Extend the discussion of IndexedDB and offline web storage, picking up after its final line.

[Quoted passage Boundary: Start]

I agree that IndexedDB is awful and WebSQL was much better, but go shout at the W3C, not Mozilla.



The filesystem API was also nixed, so now people take to implementing fake filesystems on IndexDB, and implementing fake-SQL on top of IndexDB. On top of that, IndexDB performance isn't as great as it should be.

With something like SQLite, I think it's fine to take a super mature platform and retroactively extract a specification from it (while 99% of the people just keep the original implementation), than to start with a crap spec and try to make it mature.

IndexDB set the state of offline storage back, meanwhile Android and iOS developers are using SQLite or equivalents.


Well, the FileSystem API is still being worked on. Just quite different from what Chrome implemented (which was very Unix-centric, iirc).


Well, that's good to hear. My concern is, we need APIs that are predictable, straightforward, and easy to use for devs to create offline web apps. Right now, it's quite difficult, and hence hardly anyone does it. ServiceWorker may help a lot with one part of the equation, but it doesn't fix up the persistent storage story of the Web.

I find the IndexDB API maddening to use personally.


Agreed on all accounts.

[Quoted passage Boundary: End]
[Data under study Boundary: Start]

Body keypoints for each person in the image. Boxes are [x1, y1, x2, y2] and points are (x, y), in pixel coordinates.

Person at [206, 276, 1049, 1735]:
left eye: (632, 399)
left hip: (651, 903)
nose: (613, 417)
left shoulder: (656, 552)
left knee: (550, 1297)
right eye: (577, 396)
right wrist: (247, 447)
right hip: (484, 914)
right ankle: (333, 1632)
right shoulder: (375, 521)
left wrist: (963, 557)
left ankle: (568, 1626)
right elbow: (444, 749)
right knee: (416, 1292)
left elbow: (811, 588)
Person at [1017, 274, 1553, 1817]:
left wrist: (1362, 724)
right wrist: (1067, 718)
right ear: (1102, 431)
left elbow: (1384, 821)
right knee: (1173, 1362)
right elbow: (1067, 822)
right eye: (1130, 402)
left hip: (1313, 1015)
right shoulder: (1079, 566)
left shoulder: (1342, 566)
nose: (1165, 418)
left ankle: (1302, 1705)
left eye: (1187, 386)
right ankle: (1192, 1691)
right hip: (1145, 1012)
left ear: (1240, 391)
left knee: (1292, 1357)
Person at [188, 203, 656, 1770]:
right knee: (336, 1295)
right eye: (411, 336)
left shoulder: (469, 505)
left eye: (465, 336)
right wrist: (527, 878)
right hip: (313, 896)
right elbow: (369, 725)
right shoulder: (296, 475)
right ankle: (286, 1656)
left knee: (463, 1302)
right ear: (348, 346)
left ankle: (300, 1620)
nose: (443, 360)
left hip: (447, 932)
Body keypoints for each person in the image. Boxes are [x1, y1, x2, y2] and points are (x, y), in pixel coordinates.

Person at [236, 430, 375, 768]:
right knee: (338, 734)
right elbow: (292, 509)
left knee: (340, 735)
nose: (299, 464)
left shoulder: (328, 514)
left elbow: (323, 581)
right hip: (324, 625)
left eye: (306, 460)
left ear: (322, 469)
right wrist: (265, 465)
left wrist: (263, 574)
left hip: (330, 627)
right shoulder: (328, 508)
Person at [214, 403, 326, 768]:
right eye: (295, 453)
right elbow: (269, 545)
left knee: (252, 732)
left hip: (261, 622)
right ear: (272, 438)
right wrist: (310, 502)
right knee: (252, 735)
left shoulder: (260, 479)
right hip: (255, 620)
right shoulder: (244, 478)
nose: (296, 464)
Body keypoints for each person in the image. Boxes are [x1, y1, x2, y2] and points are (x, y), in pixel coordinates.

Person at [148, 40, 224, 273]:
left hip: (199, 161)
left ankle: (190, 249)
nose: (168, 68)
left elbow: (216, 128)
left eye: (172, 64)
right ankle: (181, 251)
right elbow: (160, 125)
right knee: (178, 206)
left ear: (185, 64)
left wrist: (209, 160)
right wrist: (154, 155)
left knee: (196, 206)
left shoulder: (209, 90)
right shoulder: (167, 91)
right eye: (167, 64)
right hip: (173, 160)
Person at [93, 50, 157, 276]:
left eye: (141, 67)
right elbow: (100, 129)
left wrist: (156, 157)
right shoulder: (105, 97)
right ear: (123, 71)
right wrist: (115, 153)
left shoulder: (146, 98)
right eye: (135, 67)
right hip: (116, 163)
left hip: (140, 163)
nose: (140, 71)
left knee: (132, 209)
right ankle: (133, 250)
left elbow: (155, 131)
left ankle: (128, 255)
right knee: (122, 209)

[Data under study Boundary: End]

**Result of this exercise**
I seem to remember that the current WIP is here: http://w3c.github.io/filesystem-api/Overview.html


Its not just you, it is maddening to use. A sane wrapper is mandatory.


It was Mozilla's insistence on IndexedDB that tipped the balance. WebSQL was already well supported in Chrome and Safari and if Mozilla hadn't inexplicably come down on Microsoft's side we would have a reasonable client-side database solution today.

Lest this particular piece of villainy be forgotten: https://hacks.mozilla.org/2010/06/beyond-html5-database-apis...


It takes a special kind of myopia to call a decision inexplicable, and then to link to a very explicit description of their reasons for that decision.


Refuted by almost every single comment on the post, yes.


There's a difference between inexplicable and an explanation you disagree with.


Unfortunately, WebSQL had simply _no_ specifications. That's not good for a standard, and that's why IndexedDB won in the end.